Weeknight Cooking: Orecchiette with Salsa Cruda and Ricotta

I’m not opposed to a last-minute change of dinner plans, due to being swept up and away by an exciting new recipe. What can I say, I like the adventure. That’s why I put the epicurious.com “Recipe of the Day” in my reader. Every day, a new contender for my kitchen appears. While some of them can seem a little too outlandish for a weeknight dinner, once in a while, a gem arises.

Yesterday’s recipe did that to me, and I rushed out to the store to pick up the ingredients.

Oreccchiette with Salsa Cruda and Ricotta – photo courtesy of Epicurious

We’re nearing the end of the summer – it’s far too warm and I’m feeling far too lazy to cook up an elaborate meal that sticks to your ribs. If you have tomato plants and you’re looking for something to do with them, this is it.

Orecchiette with Salsa Cruda and Ricotta
1 medium shallot, minced
2 small garlic cloves, forced through a garlic press
2 tablespoon extra-virgin olive oil
1 1/2 pounds tomatoes, chopped
1/4 teaspoon hot red-pepper flakes
1/3 cup coarsely chopped basil
1 pound dried orecchiette
3/4 cup ricotta (preferably fresh)

The term “salsa cruda” is claimed by both Mexican and Italian cooking and means, to both cuisines, “uncooked sauce.” Beyond that, they couldn’t be more different. For Mexican cuisine, it is pico de gallo. In Italian cuisine, it is uncooked sauce that is served over pasta. The only part of the dish that is actually cooked is the pasta itself.

Stir together all ingredients except pasta and ricotta in a large bowl with 3/4 teaspoon salt and 1/2 teaspoon pepper. Let stand, stirring occasionally, 20 minutes.

Couldn’t be simpler. Or maybe it could if you threw some tomatoes at the wall with a handful of salt and went at it a la Willy Wonka’s lickable wallpaper. If you’re looking for something cleaner that requires a fork to eat, try the salsa cruda instead. Here’s a shot of the loveliness:

Back in the spring, Citizen Chef and I were both debating whether or not to buy some tomato plants. I didn’t, but the whole time I was making the salsa cruda, I wish I had. You’re looking at Tomatoes on the Vine in the bowl, and they were delicious, don’t get me wrong – but fresh tomatoes would have made this out of sight. If you’re growing tomatoes, pick a few and get chopping.

Now, you may think that this sounds like a boring topping, but let me assure you while the flavors of the garlic, basil, shallots, etc. are mingling together for 20-some minutes, something very special is happening. Even after 10 minutes you can stick your fork in there and get a taste of what’s going on – the flavors are melding together in a fresh array. It’s divine.

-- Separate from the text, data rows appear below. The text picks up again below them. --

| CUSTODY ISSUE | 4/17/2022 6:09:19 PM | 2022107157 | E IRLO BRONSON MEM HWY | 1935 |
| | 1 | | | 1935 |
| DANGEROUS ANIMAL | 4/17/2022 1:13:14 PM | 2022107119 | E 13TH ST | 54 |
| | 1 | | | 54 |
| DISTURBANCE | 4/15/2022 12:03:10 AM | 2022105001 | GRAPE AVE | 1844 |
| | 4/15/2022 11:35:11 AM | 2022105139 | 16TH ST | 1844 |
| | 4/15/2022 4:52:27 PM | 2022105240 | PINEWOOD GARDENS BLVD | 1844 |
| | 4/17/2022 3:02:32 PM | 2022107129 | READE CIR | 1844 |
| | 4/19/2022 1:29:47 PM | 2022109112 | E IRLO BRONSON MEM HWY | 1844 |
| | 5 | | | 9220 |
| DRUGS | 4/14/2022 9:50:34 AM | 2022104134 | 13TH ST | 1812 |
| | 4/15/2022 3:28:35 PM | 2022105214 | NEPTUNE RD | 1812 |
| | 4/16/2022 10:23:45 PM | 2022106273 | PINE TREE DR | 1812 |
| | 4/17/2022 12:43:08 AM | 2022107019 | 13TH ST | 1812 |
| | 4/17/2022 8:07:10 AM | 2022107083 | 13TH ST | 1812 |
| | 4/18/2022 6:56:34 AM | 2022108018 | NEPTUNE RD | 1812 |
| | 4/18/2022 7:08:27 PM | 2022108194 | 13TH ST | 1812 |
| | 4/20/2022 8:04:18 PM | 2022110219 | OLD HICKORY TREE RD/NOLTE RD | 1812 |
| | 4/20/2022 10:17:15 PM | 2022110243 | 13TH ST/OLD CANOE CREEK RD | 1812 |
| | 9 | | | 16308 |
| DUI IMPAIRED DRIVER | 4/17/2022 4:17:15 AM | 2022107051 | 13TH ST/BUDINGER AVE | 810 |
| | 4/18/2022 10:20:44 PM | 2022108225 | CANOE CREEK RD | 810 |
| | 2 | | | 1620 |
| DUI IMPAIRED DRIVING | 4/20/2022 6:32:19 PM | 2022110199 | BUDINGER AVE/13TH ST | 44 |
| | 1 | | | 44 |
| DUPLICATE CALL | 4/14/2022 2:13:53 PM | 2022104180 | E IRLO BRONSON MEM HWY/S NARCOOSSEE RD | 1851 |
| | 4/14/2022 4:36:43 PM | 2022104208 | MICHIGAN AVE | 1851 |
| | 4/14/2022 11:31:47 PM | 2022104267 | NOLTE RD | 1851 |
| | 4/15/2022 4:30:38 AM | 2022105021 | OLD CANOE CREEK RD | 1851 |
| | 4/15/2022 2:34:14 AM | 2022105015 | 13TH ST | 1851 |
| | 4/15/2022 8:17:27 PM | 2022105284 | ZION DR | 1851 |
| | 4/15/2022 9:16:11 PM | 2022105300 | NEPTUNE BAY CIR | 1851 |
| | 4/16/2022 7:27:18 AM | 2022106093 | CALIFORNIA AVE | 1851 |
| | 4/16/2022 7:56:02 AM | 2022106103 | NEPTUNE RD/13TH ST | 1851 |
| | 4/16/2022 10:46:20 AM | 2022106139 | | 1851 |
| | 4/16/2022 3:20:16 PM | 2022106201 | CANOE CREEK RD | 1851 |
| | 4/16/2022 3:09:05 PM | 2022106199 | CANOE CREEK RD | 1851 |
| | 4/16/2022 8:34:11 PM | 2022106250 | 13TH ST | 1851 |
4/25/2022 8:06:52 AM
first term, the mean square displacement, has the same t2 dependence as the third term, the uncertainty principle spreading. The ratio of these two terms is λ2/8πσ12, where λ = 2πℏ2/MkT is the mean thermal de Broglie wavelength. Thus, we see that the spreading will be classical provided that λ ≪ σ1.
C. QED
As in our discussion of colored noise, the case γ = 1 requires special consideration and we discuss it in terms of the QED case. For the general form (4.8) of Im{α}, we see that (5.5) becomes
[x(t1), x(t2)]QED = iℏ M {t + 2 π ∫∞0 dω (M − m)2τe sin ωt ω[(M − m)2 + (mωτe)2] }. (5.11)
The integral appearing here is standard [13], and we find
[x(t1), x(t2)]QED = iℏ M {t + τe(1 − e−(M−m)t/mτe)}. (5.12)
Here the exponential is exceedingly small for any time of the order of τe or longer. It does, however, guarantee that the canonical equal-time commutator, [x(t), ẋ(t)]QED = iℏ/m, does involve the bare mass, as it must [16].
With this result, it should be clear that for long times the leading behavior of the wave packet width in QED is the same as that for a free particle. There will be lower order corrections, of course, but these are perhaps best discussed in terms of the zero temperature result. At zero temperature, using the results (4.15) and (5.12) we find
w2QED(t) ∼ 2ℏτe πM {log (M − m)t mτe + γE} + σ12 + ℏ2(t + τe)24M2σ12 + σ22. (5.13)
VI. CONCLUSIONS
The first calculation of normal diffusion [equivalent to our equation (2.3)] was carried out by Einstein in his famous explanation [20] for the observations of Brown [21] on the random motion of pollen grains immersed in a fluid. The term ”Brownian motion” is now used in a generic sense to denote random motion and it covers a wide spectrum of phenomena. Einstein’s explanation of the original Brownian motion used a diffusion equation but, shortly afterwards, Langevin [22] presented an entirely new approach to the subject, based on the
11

Meanwhile, cook orecchiette in a pasta pot of boiling salted water (3 tablespoons salt for 6 qt water) until al dente.

Alton Brown sometimes refers to the little pastas that are shaped like an ear – the orecchiette is it. “Orecchio” literally means “ear” in Italian. They do look a little like ears, don’t they?

I had a hard time finding orecchiette. I guess I thought it odd because I hear it mentioned so much on food shows, so I assumed it was a little more common. If you needed, you could use pasta shells, but they are hardly the same consistency as the orecchiette. The orecchiette are thicker, and don’t have that ultra sleek and smooth processed consistency that a pasta shell has. Still, if you can find it, great, if not, use whatever you can get.

Drain pasta and toss with tomato salsa. Season with salt and pepper and dollop with ricotta.

Serve with a small loaf of bread and a side of garlic butter. Bon Appetito!